13- Même s'il faut reconnaître qu'un effort d'unité linguistique a pu être plus ou moins nécessaire, il faut avouer que les choses se sont souvent faites de façon assez brutale ; ici comme ailleurs, les anciens vous racontent encore les brimades subies à l'école s'ils avaient le malheur de parler "patois"... D'autres pays européens n'ayant pas connu une telle centralisation ont échappé à ce genre de phénomène.

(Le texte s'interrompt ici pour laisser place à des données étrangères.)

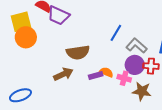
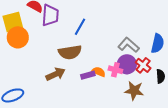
purple trapezoid: (59, 15) -> (50, 15), turned -110
blue line: (116, 33) -> (80, 27), moved
red cross: (151, 66) -> (143, 65), turned 35
pink cross: (124, 78) -> (115, 70), moved

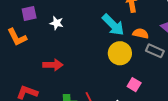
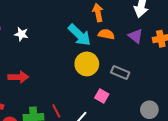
orange semicircle: (141, 33) -> (106, 34), moved
gray rectangle: (155, 51) -> (120, 73), moved

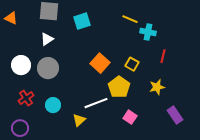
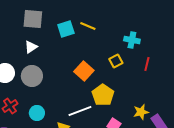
yellow line: (130, 19) -> (88, 26), moved
yellow square: (132, 64) -> (116, 61), moved, turned 32
yellow star: (157, 87) -> (141, 112), moved

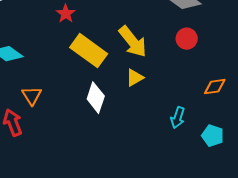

Une plaque apposée sur la façade de l'Hôtel de Ville d'Ollioules porte une citation du Calendal de Frédéric Mistral ( voir la traduction en fin d'article ).
Traductions :
La citation de Mistral sur Toulon : " Tout à coup, dans l'accalmie, / Au loin, sur l'onde qui s'encaisse, / S'estompe, sourcilleux, le Caume de Faron : / Au pied, Toulon avec sa rade / Fortifiée terriblement / Avec sa flotte pavoisée, / Son arsenal de guerre, ses ateliers farouches / Où se construisent et se mâtent, / Se carènent et se lancent / Les grandes nefs du Roi... " (Calendal, Chant XII, traduction de Frédéric Mistral lui-même dans une édition du XIXe s.)
Transcription du texte extrait des délibérations du Conseil de Ville d'Ollioules (1580) : " Item que tal trezorier sera tengut a ses despens perilh et fortune portar largent que la vilo deura aux trezoriers dau rey et dau talhon per lous cartons et termes quilz seran degus. Sera aussi tengut pagar toutes charges et deutes degus per la villo suivant lous mandatz que ly seran fachs pourveu quel aye fondz per aquo fayre a pene de tous despans domaiges et interestz " ( transcription Kaaper ) Pas de traduction, il s'agit juste de montrer le mélange de français et de provençal - et dans ce texte le provençal domine, comme vous le constatez...
Sur la plaque de l'Hôtel de Ville d'Ollioules, on n'a reproduit que partiellement le premier vers, qui est en réalité : « D'Ouliéulo, de Siès-Four e d'Èbro ». Traduction : « D'Ollioules, de Six-Fours et d'Evenos / Les crêtes calcinées, abruptes, / Découvrent leurs escarpements d'azur... Salut aux vieux Ligures ! / Ces roches étaient leurs remparts, / Et de là-haut ils criaient : Hue ! / A quiconque subissait le bât » (Calendal, Chant XII, traduction de Frédéric Mistral lui-même dans une édition du XIXe s.)